The announcement was made on May 22 by Kathryn Boor, the Ronald P. Lynch Dean of the College of Agriculture and Life Sciences (CALS).
Horticulture professor Chris Wien was named as interim director on June 6.
Cornell Plantations, an affiliate of CALS, is the botanical gardens, arboretum, and natural areas of Cornell University.
“Cornell Plantations is one of the most highly regarded public gardens in the nation, with a mission to nurture and grow Cornell’s world-class natural spaces, enhancing the aesthetic, educational and recreational experience enjoyed by campus residents and visitors,” said Boor. “This transition is an opportunity to lead a dynamic portfolio of spaces and programs that serve a diverse audience.”
“Don’s leadership has been a key part of the transformation of Cornell Plantations in the last two decades. I am grateful for his expertise, enthusiasm and partnership,” Boor added.
Rakow has been a member of the Cornell faculty since 1987 and joined Cornell Plantations more than 20 years ago. He was the associate director from 1993 through 1995, and was named executive director in 1996. He created and directs the Cornell Graduate Program in Public Garden Leadership, which is one of only two such programs in the nation.
Reflecting on his tenure, Rakow said: “Our growth, even through budget limitations and challenging economic climates, has certainly been among my greatest satisfactions. For so much of this, I credit Plantations’ amazing staff and our incredibly generous donors and advisors.”

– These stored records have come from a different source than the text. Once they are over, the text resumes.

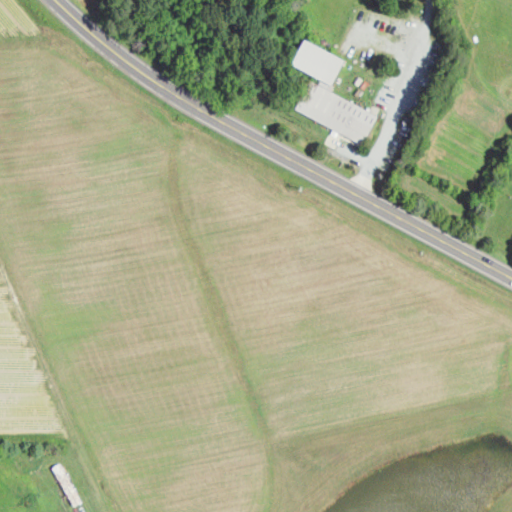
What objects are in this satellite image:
building: (323, 61)
road: (401, 100)
building: (340, 112)
road: (272, 150)
building: (68, 484)
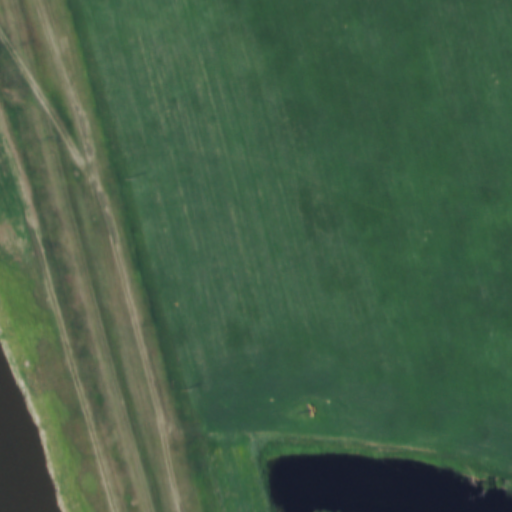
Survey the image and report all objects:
road: (18, 56)
road: (47, 100)
road: (121, 255)
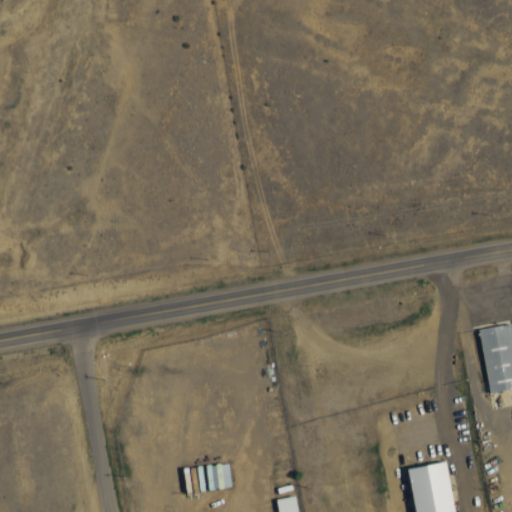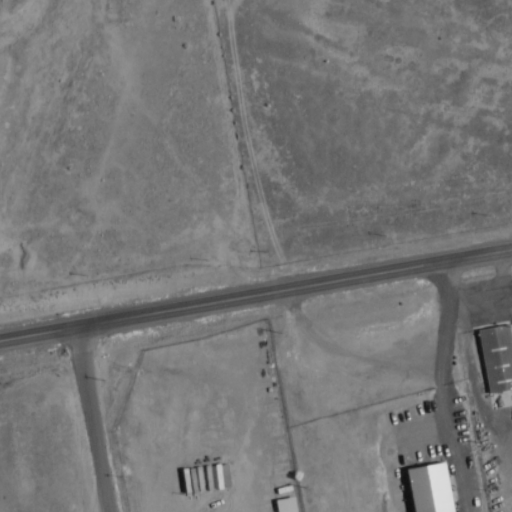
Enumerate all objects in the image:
road: (256, 293)
road: (350, 348)
building: (490, 354)
building: (497, 355)
road: (91, 418)
building: (218, 475)
building: (419, 487)
road: (456, 487)
building: (430, 488)
building: (280, 503)
building: (286, 504)
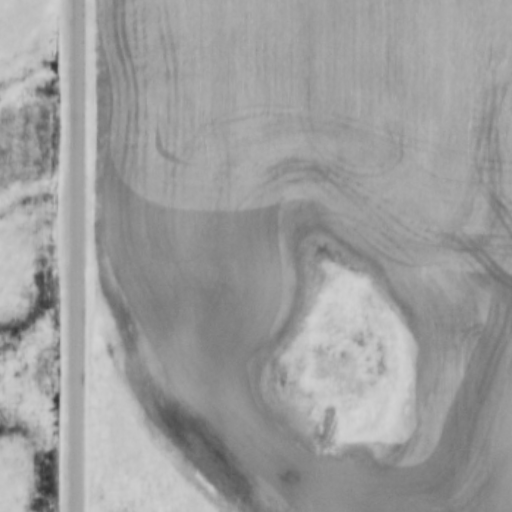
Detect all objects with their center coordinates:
road: (73, 256)
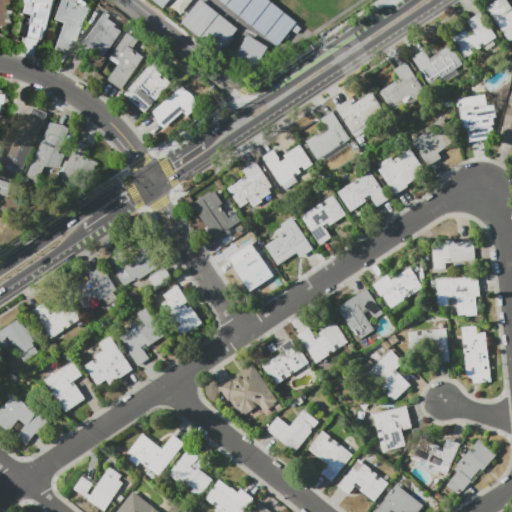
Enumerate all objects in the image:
building: (160, 2)
building: (162, 2)
building: (2, 7)
road: (400, 7)
building: (1, 11)
building: (33, 16)
building: (502, 16)
building: (34, 17)
building: (502, 17)
building: (199, 18)
building: (66, 24)
building: (67, 24)
building: (208, 25)
building: (220, 32)
building: (101, 34)
building: (473, 35)
building: (474, 36)
road: (193, 51)
building: (250, 51)
building: (252, 51)
road: (180, 52)
road: (324, 54)
building: (125, 59)
building: (124, 61)
building: (436, 62)
building: (438, 63)
building: (148, 86)
building: (401, 86)
building: (147, 87)
building: (401, 88)
building: (0, 94)
road: (293, 94)
building: (1, 97)
road: (84, 103)
building: (174, 106)
building: (175, 107)
road: (238, 112)
building: (360, 112)
building: (360, 113)
building: (477, 116)
building: (476, 117)
building: (507, 122)
building: (508, 122)
building: (327, 136)
building: (24, 137)
building: (25, 137)
building: (327, 137)
building: (432, 141)
building: (434, 141)
building: (48, 150)
building: (49, 150)
road: (181, 154)
building: (289, 163)
building: (78, 164)
building: (77, 165)
building: (287, 165)
building: (401, 170)
building: (402, 171)
road: (163, 174)
road: (148, 182)
building: (250, 186)
building: (4, 187)
building: (4, 187)
building: (251, 187)
road: (131, 188)
building: (361, 191)
building: (362, 192)
road: (107, 211)
building: (213, 215)
building: (214, 215)
building: (322, 218)
building: (324, 219)
road: (70, 220)
building: (288, 242)
building: (289, 242)
building: (450, 252)
building: (452, 253)
road: (360, 254)
road: (195, 260)
road: (33, 265)
building: (132, 265)
building: (247, 266)
building: (250, 266)
building: (133, 267)
building: (161, 277)
building: (94, 287)
building: (397, 287)
building: (398, 287)
building: (95, 288)
building: (458, 293)
building: (459, 293)
building: (179, 309)
building: (180, 311)
building: (359, 312)
building: (359, 312)
building: (57, 317)
building: (55, 318)
building: (140, 336)
building: (142, 337)
building: (18, 339)
building: (18, 340)
building: (322, 341)
building: (322, 341)
building: (429, 343)
building: (430, 343)
building: (475, 354)
building: (474, 355)
road: (508, 357)
road: (206, 358)
building: (285, 361)
building: (285, 362)
building: (108, 363)
building: (110, 363)
building: (388, 374)
building: (389, 375)
building: (65, 385)
building: (64, 387)
building: (247, 391)
building: (249, 392)
road: (477, 412)
building: (20, 418)
building: (22, 418)
building: (391, 426)
building: (392, 428)
building: (292, 429)
building: (293, 430)
road: (82, 441)
road: (247, 448)
building: (154, 452)
building: (156, 452)
building: (329, 454)
building: (330, 454)
building: (435, 454)
building: (438, 456)
building: (468, 466)
building: (470, 466)
road: (13, 467)
building: (190, 471)
building: (191, 473)
building: (362, 480)
building: (363, 483)
building: (99, 487)
building: (101, 489)
road: (47, 494)
building: (227, 498)
building: (229, 498)
building: (398, 501)
building: (398, 502)
building: (135, 504)
building: (137, 505)
building: (259, 508)
building: (261, 508)
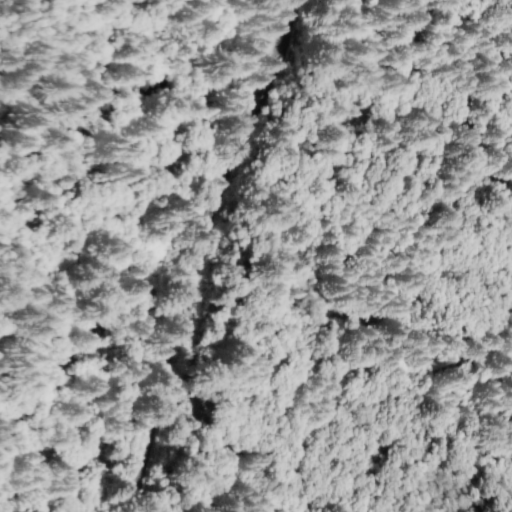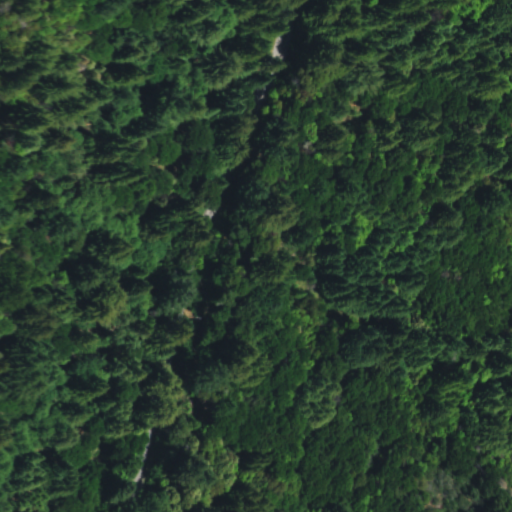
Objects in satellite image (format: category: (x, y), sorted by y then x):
road: (210, 254)
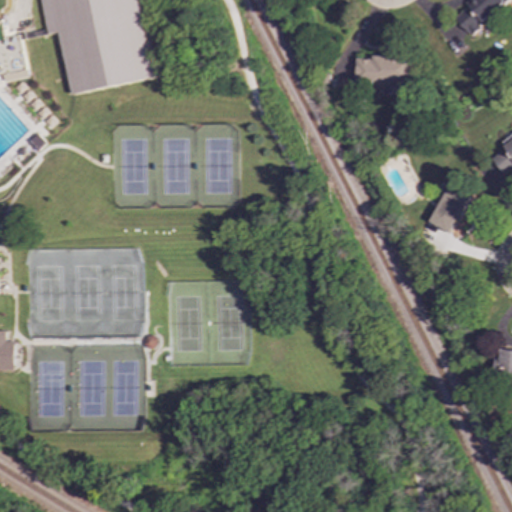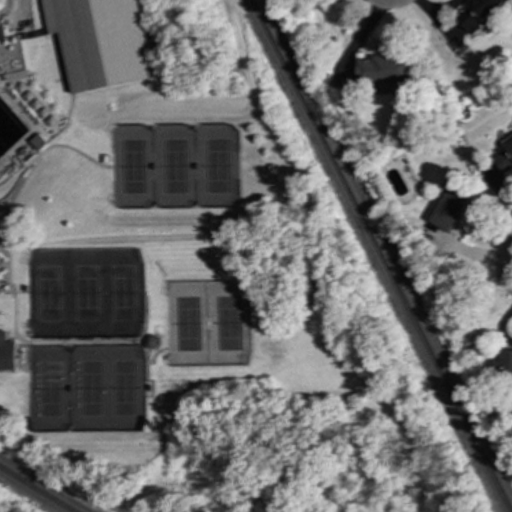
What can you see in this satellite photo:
road: (390, 0)
building: (478, 13)
building: (477, 14)
building: (101, 42)
building: (90, 43)
building: (385, 70)
building: (385, 70)
building: (504, 158)
building: (504, 158)
building: (451, 208)
building: (451, 208)
railway: (381, 256)
road: (503, 266)
building: (5, 352)
building: (6, 353)
building: (506, 362)
building: (506, 362)
road: (410, 450)
railway: (35, 490)
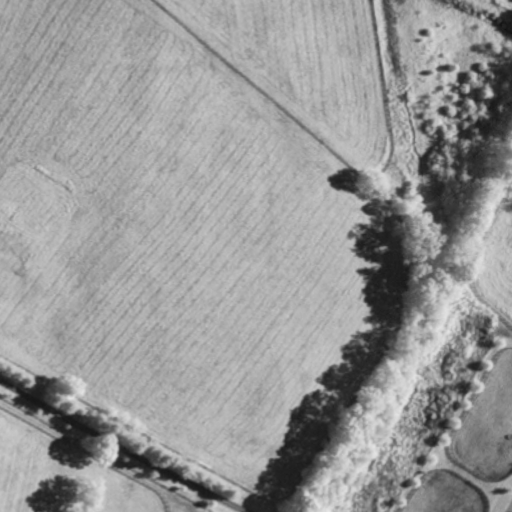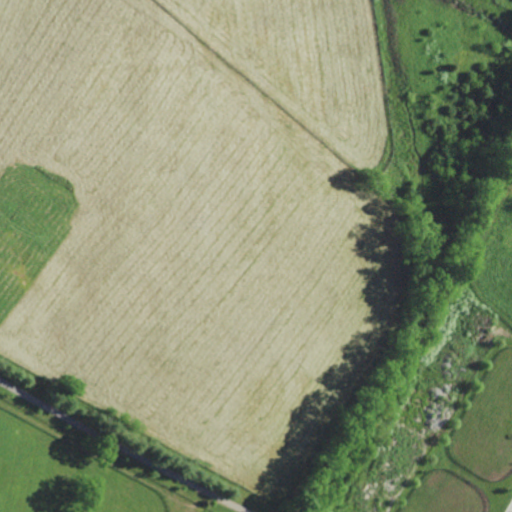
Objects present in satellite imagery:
road: (10, 232)
road: (113, 451)
road: (510, 509)
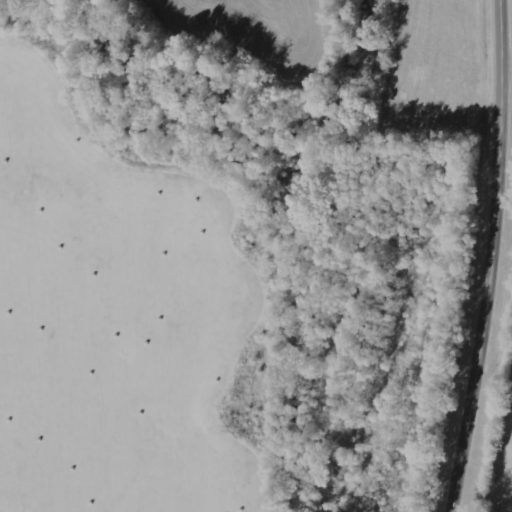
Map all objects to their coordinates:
road: (499, 257)
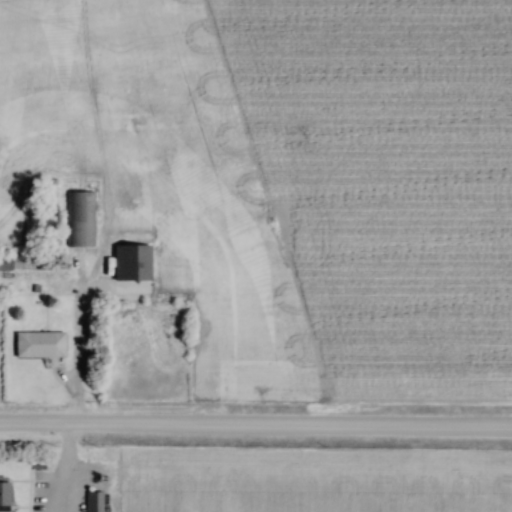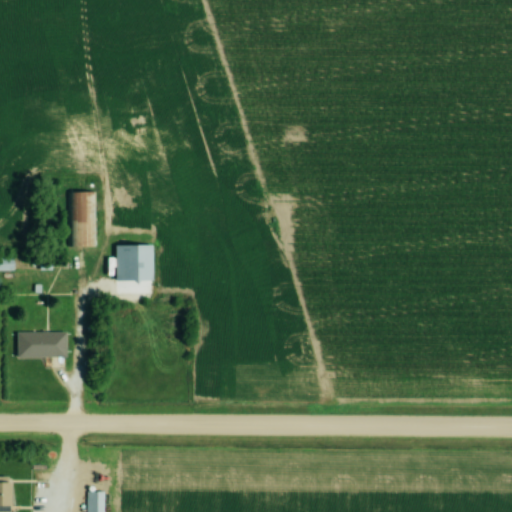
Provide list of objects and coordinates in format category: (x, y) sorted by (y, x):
building: (0, 161)
building: (79, 220)
building: (5, 263)
building: (131, 264)
building: (39, 345)
road: (255, 427)
road: (60, 469)
building: (4, 494)
building: (92, 502)
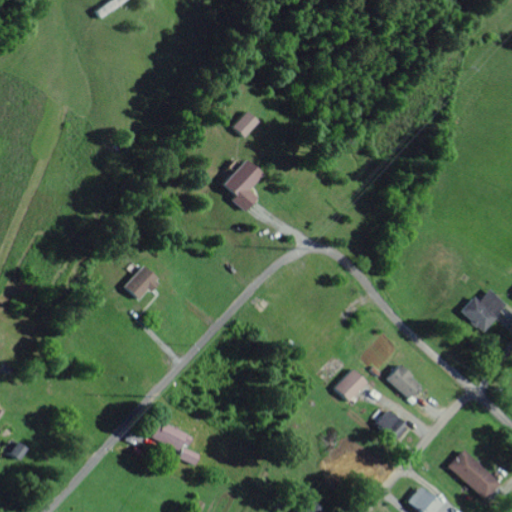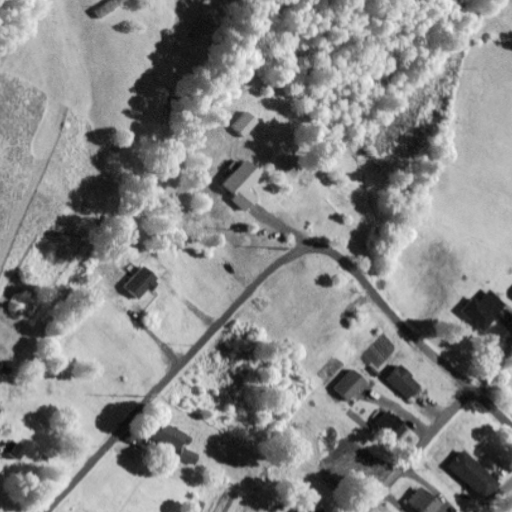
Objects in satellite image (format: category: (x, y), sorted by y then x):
building: (241, 126)
building: (238, 186)
road: (267, 276)
building: (137, 286)
building: (480, 313)
building: (400, 385)
building: (347, 388)
building: (387, 428)
building: (168, 439)
road: (414, 452)
building: (12, 455)
building: (350, 474)
building: (469, 477)
building: (419, 503)
building: (308, 508)
building: (511, 511)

Wien will take up the helm as interim Plantations director on July 1. He has previously served as acting director of the Plantations from July 2006 to Jan, 2007.
Wien, who received his master’s degree from Cornell in 1967 and his Ph.D in 1971, joined the Department of Vegetable crops as a postdoctoral fellow in 1971, and returned as assistant professor in 1979, after working abroad as a research scientist studying grain legume physiology in Nigeria. He served as chair of the Department of Fruit and Vegetable Science, then the Department of Horticulture, from 1996-2002.
His research focus has been the production of cut flowers and herbaceous perennials. He also leads outreach projects encouraging the use of high tunnels among both growers and in school gardens. And he has continued international work in Africa, working with smallholder horticulturists in Zimbabwe, and leading student trips through the Cornell International Institute of Food, Agriculture and Development’s SMART program.
Building on the success of the opening of the Brian C. Nevin Welcome Center, Cornell Plantations is now moving forward in the next phase of an ambitious plan to reimagine the Botanical Garden. In the most significant horticultural development since the F. R. Newman Arboretum was created in 1981, the broad expanse of lawn in front of the Nevin Center will be transformed into a beautiful series of new Peony and Perennial Gardens, while the plateau on Comstock Knoll will become a dramatic East Asian Garden.
A major initiative to raise almost $7 million for these projects is underway. Goals include $2.7 million for construction and plant material, and $4 million to endow the new horticulturist positions that will be required to maintain the gardens.